Ищейка бесполезная, кому
живых ли мертвых вас отдать, кольну
ли переводом, как мостом, чужую
любого синтаксиса вашу речь вживую.
Слабею, как стишок из ровных рифм,
невИдная, как он - избыток лимф,
текущих, как Коцит внутри по трубам.
А Адресат неблизкими придуман,
и дела нет до нас. Зачем ищу
целителя звериного, и шут
мой внутренний смеется и швыряет
отказы в кровь, все так, Отец мой скаред,
пока не нахожу уют и ад,
в котором нет меня.
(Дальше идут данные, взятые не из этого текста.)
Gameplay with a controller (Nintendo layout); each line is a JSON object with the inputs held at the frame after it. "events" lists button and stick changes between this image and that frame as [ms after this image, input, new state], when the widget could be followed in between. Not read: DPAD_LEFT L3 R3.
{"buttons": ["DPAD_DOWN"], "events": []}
Пока, поддат
тягучим зноем, день ползет по стенам.
Где выбраться нам, где сойти, да где нам...
* * *
Хочешь знать как мне сейчас в раю
Трудно сказать Темно спокойно и
очень тихо повсюду не бодрствую и не сплю
да и слова тебе не совсем мои
Я еще не клетка и не микроб
я не вирус не то и не это но
не разглядеть в несозданный микроскоп
что там мною с тобой говорит давно
Я ощущаю что в темноте я есть
Кто или что не знаю но это я
Собственно рая нет и Бога наверно весь
Он есть я то есть ты до самого бытия
* * *
Поэт, пишущий маленькие верлибры
нежные и беспощадные, со всеми
незамеченными до него деталями,
с уменьшительными суффиксами
и безошибочным перечислением,
обязательно в душе, как в зашитом мешочке,
хранит маленькие пронзающие самолетики —
истребители с водяными фашистскими знаками,
застрявшие между несочетаемыми словами,
неразличимые для критического глаза,
пока все окончательно не промерзнет, как в той сказке,
из которой не выбраться,
или боль не перейдет полностью в ультразвук,
или улыбка при прочтении не перейдет в кровоточащий шов,
иначе неловкие крохотные детали вряд ли бы подверглись
необходимости быть трупиками, потом оживать
в другом теле, снова трупиками, снова живехонькими,
так забрасывают нераставшиеся, нерастаявшие те льдинки
в поэзию, которой все равно, фашист или антифашист,
лишь бы — слово.
И оно начиняет то холодом, то порохом
стареющее тело.
Свеча к приходу и уходу Шаламова
Сначала еще поиграть со щенком, а потом...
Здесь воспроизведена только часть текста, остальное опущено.